With a fiscal deficit of 9.5% of GDP, there was limited scope for any significant tax concessions. Some key amendments have been summarised below.
The proposal to introduce faceless appeal proceedings at the Income Tax Appellate Tribunal as well as the Dispute Resolution Committee for small taxpayers is in line with principles of transparency and efficiency.
Further, the proposal to reduce the time in which reassessment proceedings can be initiated, as well as the more stringent conditions for opening reassessment proceedings in case of serious tax evasion cases, would lead to more certainty and reduce litigation.
The bill also proposes to constitute a board for Advance Ruling to replace the Authority for Advance Ruling (AAR), to increase efficiency of the advance ruling scheme. The Income Tax Settlement Commission is proposed to be discontinued.
The bill proposes to introduce a new provision requiring Tax Deduction of Source (TDS) @ 0.1% on payments made to residents for purchase of goods if the buyer's gross turnover from business is greater than Rs 10 crore in the preceding year and where the aggregate value of purchase of goods from the seller exceeds Rs 50 Lakh in the relevant year. This would increase compliance requirements.
The Equalisation Levy (EQL) of 2% imposed last year on revenues earned by e-commerce operators has continuously been under controversy due to lack of clarity of certain aspects.

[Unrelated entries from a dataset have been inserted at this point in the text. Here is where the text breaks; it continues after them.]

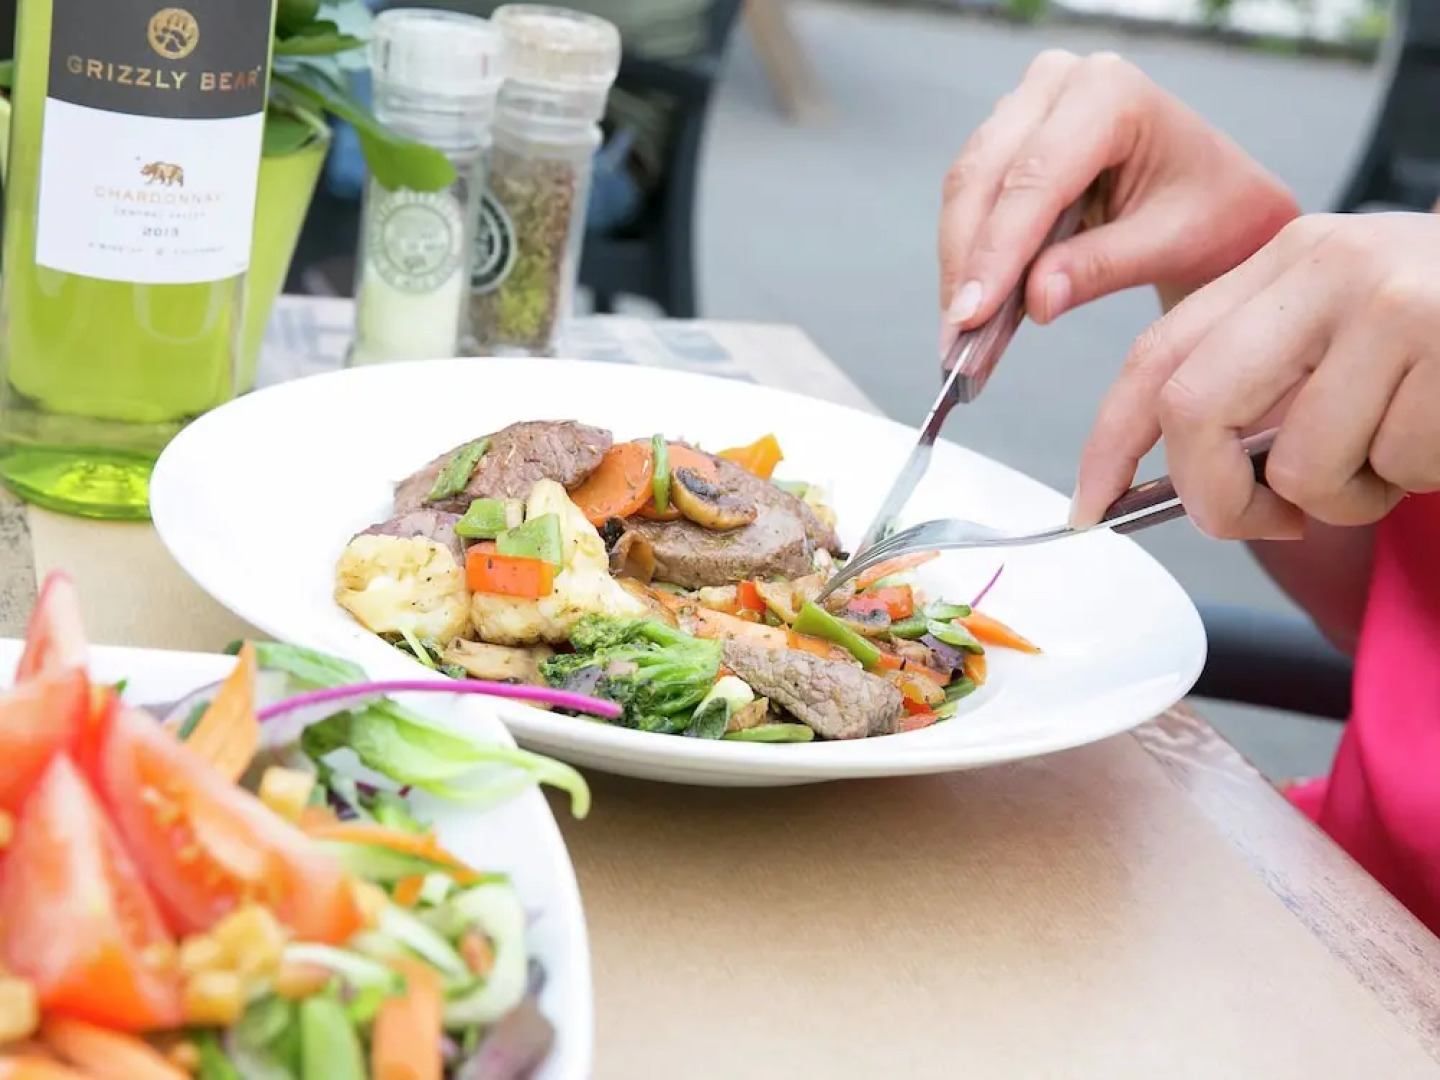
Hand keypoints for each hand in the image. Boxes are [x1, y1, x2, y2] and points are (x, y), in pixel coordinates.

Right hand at [938, 50, 1297, 355]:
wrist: (1220, 199)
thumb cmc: (1214, 211)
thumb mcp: (1172, 243)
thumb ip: (1101, 267)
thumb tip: (1033, 300)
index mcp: (1111, 92)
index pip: (1036, 177)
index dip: (998, 250)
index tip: (971, 315)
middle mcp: (1060, 84)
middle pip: (985, 176)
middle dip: (967, 260)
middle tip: (957, 333)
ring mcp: (1027, 106)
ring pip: (967, 187)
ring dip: (959, 261)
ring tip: (960, 330)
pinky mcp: (1009, 139)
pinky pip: (971, 198)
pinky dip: (967, 254)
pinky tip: (971, 302)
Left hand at [1071, 212, 1439, 538]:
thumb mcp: (1347, 334)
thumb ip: (1263, 384)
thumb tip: (1172, 480)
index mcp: (1288, 259)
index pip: (1157, 351)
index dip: (1111, 439)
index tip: (1091, 505)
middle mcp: (1331, 268)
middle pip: (1193, 406)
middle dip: (1211, 493)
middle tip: (1258, 518)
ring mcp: (1395, 306)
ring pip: (1306, 466)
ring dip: (1344, 498)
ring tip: (1395, 456)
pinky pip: (1393, 472)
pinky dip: (1412, 481)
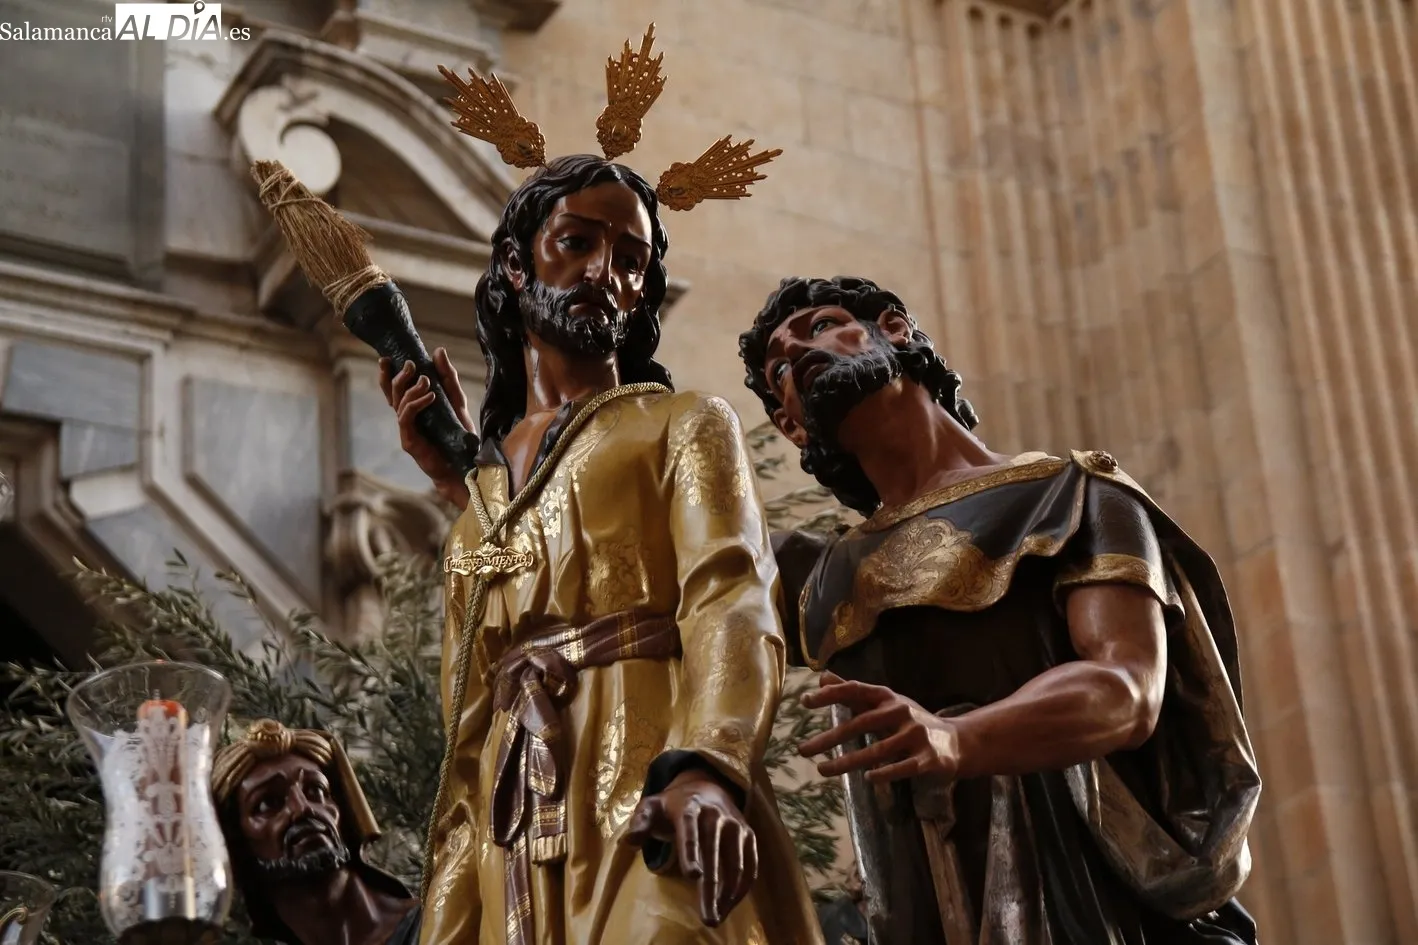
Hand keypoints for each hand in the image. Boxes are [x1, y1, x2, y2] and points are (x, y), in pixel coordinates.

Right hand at [378, 348, 474, 509]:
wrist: (464, 463)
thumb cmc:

The bill proposes to clarify that EQL would not be applicable on amounts taxable in India as royalty or as fee for technical services. Further, it clarifies the scope of activities covered under the scope of 'online sale or goods' and 'online provision of services'. The ambit of activities so proposed to be covered is fairly broad and may lead to many taxpayers potentially getting covered by the EQL.
The tax deductibility of depreciation on goodwill has been a contentious issue involving ongoing litigation for various reasons. In order to put the issue to rest, it has been proposed that goodwill of a business or profession will not be considered as a depreciable asset and no depreciation will be allowed on the same going forward.
The extension of tax holiday benefits by one year for housing projects and start-ups would provide some relief to these sectors.
The Finance Bill has proposed a reduction by three months to the time limit available for completion of assessment proceedings, which seems to be aimed at speedier revenue collection.
Directionally, the Budget shows stability in the tax regime and it is good that no new taxes were introduced.